### The problem
Continue the blog post on using Voronoi tessellation to measure how trees are spread out, picking up right after its last line.

### Document section
════════════════════

TITLE: Voronoi tessellation to measure tree spatial distribution

TITLE: Voronoi tessellation to measure tree spatial distribution
DATE: 2022-06-12
AUTHOR: John L. Godlee
====================================================================

Voronoi diagrams partition multi-dimensional space into regions,
where all positions within a given region are closest to the same
known point in the multi-dimensional space. Voronoi diagrams are
named after Georgy Voronoy, but can also be called a Dirichlet
tessellation (Peter Gustav Lejeune Dirichlet), or Thiessen polygons
(Alfred H. Thiessen), as the same thing was implemented in
different fields independently.

I discovered voronoi diagrams when researching methods to describe
spatial clustering. I wanted a simple single number measure of how
clustered together trees in a plot are, so that I could include
that metric as a term in a linear model which looked at factors
determining woodland canopy complexity.

What is spatial clustering?

════════════════════

### Given records
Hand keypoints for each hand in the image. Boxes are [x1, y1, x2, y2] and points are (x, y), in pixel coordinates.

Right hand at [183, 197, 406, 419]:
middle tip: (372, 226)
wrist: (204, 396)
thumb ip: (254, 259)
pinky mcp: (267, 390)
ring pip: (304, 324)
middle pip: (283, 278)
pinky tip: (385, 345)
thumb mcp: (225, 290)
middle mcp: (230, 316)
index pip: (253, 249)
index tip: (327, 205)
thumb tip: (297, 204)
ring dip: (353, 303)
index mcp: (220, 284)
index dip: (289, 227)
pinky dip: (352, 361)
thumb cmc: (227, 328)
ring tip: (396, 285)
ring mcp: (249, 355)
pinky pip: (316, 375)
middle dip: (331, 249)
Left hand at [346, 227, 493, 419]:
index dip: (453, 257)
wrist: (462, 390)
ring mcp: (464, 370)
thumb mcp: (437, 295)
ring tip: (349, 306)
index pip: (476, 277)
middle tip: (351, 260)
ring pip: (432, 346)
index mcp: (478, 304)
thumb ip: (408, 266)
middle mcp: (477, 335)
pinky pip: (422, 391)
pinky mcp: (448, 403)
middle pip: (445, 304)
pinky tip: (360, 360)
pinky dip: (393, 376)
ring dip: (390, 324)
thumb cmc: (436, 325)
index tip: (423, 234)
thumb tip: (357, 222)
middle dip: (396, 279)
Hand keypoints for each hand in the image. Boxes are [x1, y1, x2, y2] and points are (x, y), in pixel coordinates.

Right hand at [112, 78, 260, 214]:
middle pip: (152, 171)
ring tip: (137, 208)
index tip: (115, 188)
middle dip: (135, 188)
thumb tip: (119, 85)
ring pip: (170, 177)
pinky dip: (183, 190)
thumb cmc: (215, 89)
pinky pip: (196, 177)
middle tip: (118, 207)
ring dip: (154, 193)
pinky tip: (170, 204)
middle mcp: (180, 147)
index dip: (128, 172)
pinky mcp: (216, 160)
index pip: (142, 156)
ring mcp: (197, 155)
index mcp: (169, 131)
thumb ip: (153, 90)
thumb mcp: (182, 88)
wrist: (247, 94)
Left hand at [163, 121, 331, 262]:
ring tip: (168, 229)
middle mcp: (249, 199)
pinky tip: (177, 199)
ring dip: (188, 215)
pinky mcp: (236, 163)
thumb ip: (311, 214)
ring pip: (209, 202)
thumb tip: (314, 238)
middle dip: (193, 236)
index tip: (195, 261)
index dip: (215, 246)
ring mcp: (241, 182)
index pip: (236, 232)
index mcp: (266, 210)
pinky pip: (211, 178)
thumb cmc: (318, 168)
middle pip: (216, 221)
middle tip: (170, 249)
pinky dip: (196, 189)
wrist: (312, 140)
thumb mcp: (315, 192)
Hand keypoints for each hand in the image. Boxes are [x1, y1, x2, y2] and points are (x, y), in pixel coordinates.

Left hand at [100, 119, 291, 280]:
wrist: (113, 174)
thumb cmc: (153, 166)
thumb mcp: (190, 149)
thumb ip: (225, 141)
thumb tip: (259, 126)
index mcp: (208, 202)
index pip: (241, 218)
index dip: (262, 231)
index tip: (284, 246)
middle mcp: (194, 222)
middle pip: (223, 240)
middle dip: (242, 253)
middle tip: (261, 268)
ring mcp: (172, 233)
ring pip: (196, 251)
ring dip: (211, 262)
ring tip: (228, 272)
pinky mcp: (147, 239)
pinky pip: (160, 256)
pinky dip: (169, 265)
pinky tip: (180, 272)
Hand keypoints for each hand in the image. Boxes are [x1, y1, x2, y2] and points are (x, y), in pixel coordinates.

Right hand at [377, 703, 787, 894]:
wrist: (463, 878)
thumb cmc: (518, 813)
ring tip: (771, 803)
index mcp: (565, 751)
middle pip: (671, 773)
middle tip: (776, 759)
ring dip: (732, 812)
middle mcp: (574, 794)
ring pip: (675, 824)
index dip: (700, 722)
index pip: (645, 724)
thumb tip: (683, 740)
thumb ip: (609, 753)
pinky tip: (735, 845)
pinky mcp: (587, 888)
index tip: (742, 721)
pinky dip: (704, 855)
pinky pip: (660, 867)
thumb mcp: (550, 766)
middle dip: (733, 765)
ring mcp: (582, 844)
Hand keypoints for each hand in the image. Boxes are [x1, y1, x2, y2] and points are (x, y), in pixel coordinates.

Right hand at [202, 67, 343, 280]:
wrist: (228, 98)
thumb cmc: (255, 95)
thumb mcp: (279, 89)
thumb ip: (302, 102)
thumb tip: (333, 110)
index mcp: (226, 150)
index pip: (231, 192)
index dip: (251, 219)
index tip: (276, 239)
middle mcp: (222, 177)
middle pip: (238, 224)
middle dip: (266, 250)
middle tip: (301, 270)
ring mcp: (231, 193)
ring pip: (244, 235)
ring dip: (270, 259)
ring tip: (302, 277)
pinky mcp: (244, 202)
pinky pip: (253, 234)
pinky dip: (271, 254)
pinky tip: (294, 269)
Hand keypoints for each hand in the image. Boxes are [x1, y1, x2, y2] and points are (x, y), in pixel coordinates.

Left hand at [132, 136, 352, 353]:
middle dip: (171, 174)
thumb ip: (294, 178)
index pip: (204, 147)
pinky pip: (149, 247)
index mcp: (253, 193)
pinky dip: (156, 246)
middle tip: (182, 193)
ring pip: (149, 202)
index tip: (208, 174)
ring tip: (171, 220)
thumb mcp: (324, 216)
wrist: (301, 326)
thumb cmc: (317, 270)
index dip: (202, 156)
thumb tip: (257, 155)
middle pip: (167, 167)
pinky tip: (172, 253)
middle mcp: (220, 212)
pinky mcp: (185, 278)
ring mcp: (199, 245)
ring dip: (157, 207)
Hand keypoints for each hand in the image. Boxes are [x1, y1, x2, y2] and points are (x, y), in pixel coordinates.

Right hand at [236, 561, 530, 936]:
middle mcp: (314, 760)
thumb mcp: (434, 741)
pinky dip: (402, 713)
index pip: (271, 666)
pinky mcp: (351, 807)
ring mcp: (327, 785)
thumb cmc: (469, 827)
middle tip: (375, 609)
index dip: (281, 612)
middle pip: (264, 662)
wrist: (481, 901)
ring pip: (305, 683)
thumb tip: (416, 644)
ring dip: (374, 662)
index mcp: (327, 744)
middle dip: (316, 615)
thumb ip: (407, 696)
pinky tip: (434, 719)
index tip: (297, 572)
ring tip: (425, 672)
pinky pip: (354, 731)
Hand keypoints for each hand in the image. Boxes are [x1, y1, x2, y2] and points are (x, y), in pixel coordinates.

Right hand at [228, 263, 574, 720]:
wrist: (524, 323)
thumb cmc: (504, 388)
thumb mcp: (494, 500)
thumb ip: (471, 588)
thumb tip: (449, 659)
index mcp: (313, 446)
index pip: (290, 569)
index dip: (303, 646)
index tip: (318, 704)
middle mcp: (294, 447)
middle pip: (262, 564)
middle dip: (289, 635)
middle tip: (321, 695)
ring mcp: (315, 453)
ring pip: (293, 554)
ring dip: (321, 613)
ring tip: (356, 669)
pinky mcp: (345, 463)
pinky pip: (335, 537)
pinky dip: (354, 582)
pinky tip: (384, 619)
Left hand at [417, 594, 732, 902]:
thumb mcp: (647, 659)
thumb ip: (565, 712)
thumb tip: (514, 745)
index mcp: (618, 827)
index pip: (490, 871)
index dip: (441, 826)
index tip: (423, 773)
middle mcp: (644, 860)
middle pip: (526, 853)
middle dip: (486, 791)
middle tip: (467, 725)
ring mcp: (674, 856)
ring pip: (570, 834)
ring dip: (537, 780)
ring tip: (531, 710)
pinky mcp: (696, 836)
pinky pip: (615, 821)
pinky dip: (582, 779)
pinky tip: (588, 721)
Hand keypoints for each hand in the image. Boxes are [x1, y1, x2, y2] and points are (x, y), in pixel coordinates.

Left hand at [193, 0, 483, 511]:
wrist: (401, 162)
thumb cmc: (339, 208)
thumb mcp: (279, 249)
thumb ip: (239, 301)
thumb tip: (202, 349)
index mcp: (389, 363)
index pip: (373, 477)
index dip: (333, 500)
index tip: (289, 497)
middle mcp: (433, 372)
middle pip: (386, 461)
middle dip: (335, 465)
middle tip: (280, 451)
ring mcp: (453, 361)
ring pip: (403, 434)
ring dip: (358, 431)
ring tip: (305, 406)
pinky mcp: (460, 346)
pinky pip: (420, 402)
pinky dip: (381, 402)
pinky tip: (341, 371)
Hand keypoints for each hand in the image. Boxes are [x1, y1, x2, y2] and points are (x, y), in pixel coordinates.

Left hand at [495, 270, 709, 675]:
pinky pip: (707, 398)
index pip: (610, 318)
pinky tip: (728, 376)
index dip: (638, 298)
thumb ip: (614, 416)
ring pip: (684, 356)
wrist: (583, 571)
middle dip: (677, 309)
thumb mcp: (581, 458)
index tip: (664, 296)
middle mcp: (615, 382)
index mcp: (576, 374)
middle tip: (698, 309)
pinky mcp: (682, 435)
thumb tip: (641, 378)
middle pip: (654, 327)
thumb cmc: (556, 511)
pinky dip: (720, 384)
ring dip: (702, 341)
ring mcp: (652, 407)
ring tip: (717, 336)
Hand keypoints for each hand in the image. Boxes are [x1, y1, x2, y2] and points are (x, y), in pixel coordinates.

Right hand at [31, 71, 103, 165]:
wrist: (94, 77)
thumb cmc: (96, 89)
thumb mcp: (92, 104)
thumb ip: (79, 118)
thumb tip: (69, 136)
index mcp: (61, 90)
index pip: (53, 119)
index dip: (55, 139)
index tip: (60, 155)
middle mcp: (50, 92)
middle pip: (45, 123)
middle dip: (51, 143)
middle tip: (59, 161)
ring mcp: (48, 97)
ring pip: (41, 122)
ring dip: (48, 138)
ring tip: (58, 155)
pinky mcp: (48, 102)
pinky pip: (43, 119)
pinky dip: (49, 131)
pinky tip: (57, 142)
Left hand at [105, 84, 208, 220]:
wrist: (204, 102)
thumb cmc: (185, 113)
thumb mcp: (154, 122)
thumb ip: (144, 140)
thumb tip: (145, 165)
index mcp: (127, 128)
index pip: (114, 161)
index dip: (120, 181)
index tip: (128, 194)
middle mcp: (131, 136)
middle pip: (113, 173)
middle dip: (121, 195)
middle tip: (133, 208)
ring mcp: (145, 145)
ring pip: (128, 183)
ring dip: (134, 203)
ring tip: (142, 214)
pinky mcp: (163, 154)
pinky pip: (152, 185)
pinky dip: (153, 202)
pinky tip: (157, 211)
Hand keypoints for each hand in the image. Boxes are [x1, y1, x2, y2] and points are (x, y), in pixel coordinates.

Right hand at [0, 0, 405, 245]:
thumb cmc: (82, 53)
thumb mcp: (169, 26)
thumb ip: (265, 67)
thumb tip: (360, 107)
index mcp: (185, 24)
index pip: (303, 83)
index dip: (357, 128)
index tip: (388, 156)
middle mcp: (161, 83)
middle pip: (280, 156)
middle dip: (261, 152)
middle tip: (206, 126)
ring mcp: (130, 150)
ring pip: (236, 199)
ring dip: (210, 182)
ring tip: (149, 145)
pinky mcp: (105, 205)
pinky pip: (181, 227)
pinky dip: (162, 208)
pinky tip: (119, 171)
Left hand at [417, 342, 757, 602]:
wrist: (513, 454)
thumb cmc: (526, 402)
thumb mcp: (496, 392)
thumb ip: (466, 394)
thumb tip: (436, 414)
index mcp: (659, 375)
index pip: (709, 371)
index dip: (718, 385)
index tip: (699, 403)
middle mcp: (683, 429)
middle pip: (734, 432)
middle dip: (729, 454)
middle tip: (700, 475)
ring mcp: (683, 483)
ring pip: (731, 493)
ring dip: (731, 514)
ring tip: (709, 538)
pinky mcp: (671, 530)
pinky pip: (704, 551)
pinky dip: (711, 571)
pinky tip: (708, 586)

════════════════════

### Result
It's useful to think about the distribution of points (spatial
point patterns) by looking at three special cases. The first
special case is complete spatial randomness (CSR), where all points
are located completely independently of one another. The second is
total regularity, where all points are an equal distance from all
nearest neighbours, as in a regular lattice. The third case is
clustering, where points are attracted to each other, rather than
repelled. In ecology speak, you could say that spatial regularity
is the result of negative density dependence, while spatial
clustering is the result of positive density dependence. Regularity
and clustering represent opposite ends of a continuum, with CSR in
the middle, representing the neutral, zero effect. The continuum is
bounded at the end of regularity; given a number of individuals in
a space they can only get so far away from their neighbours. At the
clustered end of the continuum, I imagine the theoretical limit to
clustering would be when all points occupy the same single point in
the plot space. The idea of randomness is difficult to comprehend
from just one sample. A random distribution could by chance be
identical either an even distribution or a clustered distribution.
Experiments on randomly generated data will have to be repeated
many times to understand the average effect.

![Three identical reference frames showing complete spatial
randomness, clustering, and regularity of a similar number of
points](https://johngodlee.xyz/img_full/voronoi/pan.png)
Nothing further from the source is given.